The Mortgage Bankers Association said Wednesday that California foreclosure starts have fallen from a year ago – even as problems grow in Midwestern Rust Belt states such as Ohio, Michigan, Indiana and Illinois.
"California is showing signs of improvement. We are seeing it on a quarter-to-quarter basis and year-over-year basis," MBA Chief Economist Jay Brinkmann said.
• In the past year California moved from fourth place among U.S. states for foreclosure starts to seventh.
• Mortgage delinquencies, while up from early 2009, fell slightly in early 2010.
• The percentage of California mortgages in the foreclosure process fell, too, during the past year.
California's fragile improvements come as the national picture is less clear. Collectively, the longtime mortgage disaster areas – Florida, California, Arizona and Nevada – are becoming less of a problem nationally, MBA data showed.
"A year ago they had 45.3 percent of the problem loans," said Brinkmann. "That's down to 37.9 percent.
"We're looking now at Illinois, Ohio, Michigan and Indiana. They're climbing back into the list of problems," he said. Those states have longer-term structural problems as their manufacturing economies continue to decline.
The new data confirmed improvements in California and the Sacramento area recently cited by researcher MDA DataQuick. Last month the firm said mortgage defaults have fallen for a year straight in the state and region, with foreclosures dropping now as well.
In hard-hit Sacramento suburbs such as Natomas, Lincoln and Elk Grove, residents see dwindling evidence of the crisis.
"All those houses that were vacant before were sold in the last year or two," said Yuri Ramirez, a Keller Williams agent in Elk Grove. "A year ago it seemed every other house on some of those streets were vacant."
Homeowners in distress are increasingly using short sales to unload their properties rather than losing them to foreclosure.
That's helping preserve neighborhoods, because these owners stay in the homes until they're sold rather being evicted and leaving an empty house behind.
Make no mistake: California's long journey into a financial meltdown is nowhere near its conclusion, economists say.
They foresee prolonged trouble for the state economy and government revenues. At best, said Los Angeles economist Chris Thornberg, "The worst is behind us." He added, "We have years yet of dealing with this."
Like everything about the foreclosure crisis, even explaining a sense of improvement is open to interpretation.
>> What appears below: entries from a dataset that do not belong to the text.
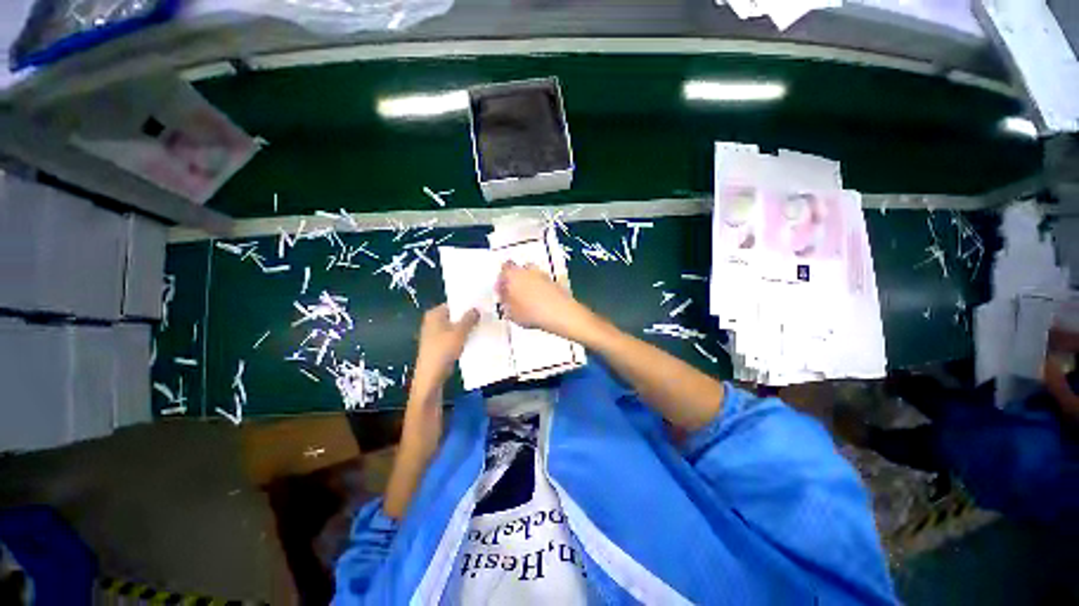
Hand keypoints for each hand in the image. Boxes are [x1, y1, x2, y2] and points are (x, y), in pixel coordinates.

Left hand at [412, 304, 479, 389]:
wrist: (431, 376)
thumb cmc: (443, 349)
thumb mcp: (460, 331)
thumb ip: (469, 318)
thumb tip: (476, 309)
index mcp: (434, 314)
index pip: (453, 303)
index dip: (467, 304)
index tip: (481, 305)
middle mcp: (432, 321)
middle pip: (454, 315)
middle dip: (468, 316)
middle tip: (485, 315)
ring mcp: (434, 334)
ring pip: (454, 327)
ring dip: (466, 328)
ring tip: (482, 326)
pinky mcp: (438, 346)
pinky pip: (453, 337)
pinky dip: (462, 337)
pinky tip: (474, 339)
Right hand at [496, 261, 594, 340]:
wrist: (561, 313)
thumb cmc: (531, 313)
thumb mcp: (511, 313)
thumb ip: (505, 305)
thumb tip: (505, 301)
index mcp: (513, 274)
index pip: (503, 270)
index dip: (501, 281)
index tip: (501, 292)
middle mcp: (528, 270)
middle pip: (518, 271)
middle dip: (515, 280)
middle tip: (513, 295)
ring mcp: (543, 274)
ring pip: (530, 275)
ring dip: (527, 284)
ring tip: (526, 300)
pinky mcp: (554, 282)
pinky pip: (541, 282)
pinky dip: (538, 289)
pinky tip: (538, 303)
Thornberg said a fall in California foreclosure starts shows only that banks are taking longer to deal with late mortgage payments.
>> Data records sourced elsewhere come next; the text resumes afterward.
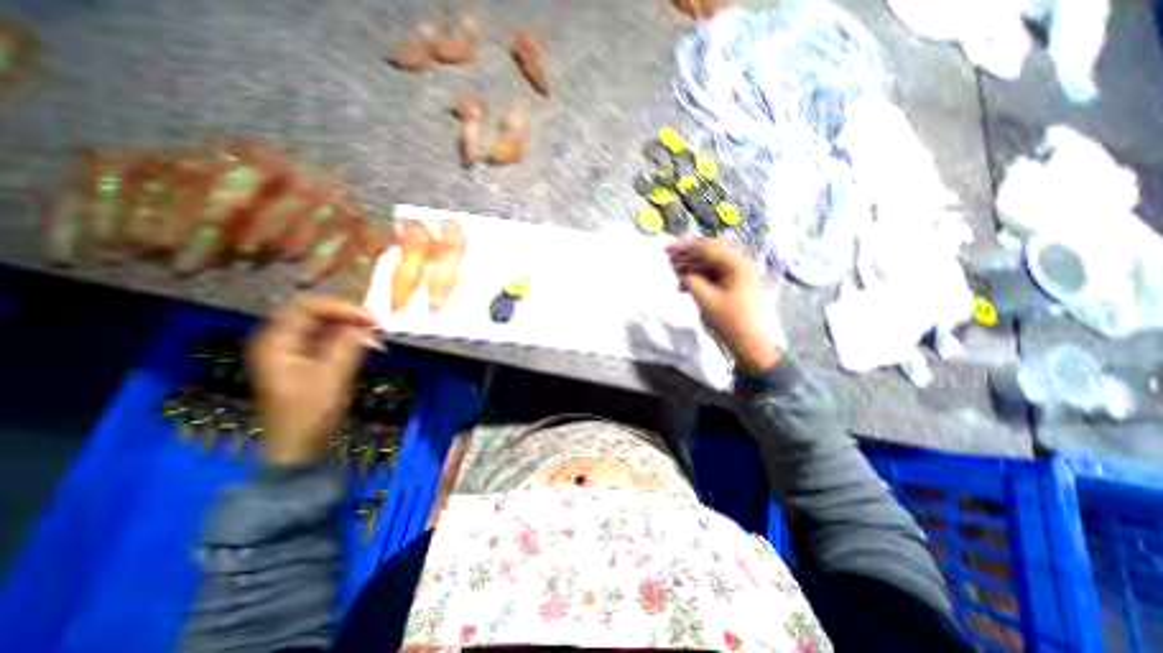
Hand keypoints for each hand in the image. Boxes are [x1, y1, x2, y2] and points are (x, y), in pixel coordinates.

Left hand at [247, 293, 377, 466]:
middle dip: (347, 315)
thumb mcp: (331, 378)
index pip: (306, 307)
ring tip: (374, 334)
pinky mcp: (309, 359)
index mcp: (275, 343)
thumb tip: (363, 324)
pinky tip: (366, 344)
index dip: (340, 308)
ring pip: (325, 324)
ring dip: (351, 326)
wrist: (300, 447)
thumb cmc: (310, 415)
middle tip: (375, 324)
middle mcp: (281, 341)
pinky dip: (349, 337)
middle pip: (315, 313)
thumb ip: (347, 346)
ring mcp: (294, 350)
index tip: (370, 319)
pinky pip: (330, 338)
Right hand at [664, 237, 778, 371]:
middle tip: (669, 258)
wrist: (747, 342)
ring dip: (691, 266)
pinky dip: (697, 276)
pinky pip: (711, 273)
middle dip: (688, 254)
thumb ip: (691, 281)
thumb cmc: (729, 321)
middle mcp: (739, 264)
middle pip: (709, 252)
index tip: (667, 250)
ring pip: (709, 262)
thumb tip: (681, 270)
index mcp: (737, 265)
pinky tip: (684, 285)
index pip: (708, 248)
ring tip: (674, 272)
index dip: (686, 247)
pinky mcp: (731, 283)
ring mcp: (736, 273)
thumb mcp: (706, 301)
Jeff Michael, director of the Business Forecasting Center at the University of the Pacific, said simply, "This suggests we've reached the point where the number moving into delinquency equals the number moving out."
Even that might be declared victory. More people are moving out of delinquency through short sales – selling their homes for less than they owe. And despite criticism of government loan modification efforts, the U.S. Treasury Department reported this week that 5,400 homeowners in the eight-county Sacramento region received permanent loan modifications since December 2009. Regionally, banks foreclosed on 4,300 more in the first quarter of 2010.
Any slowdown of last year's frightful rise in delinquencies, said Michael, "indicates we're close to a peak."
The state still has a long way to go before it regains a healthy economy, 6 percent unemployment and a budget in the black, Thornberg and Michael agreed Wednesday. But for once, California is falling off lists of the worst performers.
Eventually, the supply of distressed properties will simply be exhausted, Michael said, adding, "The fire will burn itself out for lack of fuel."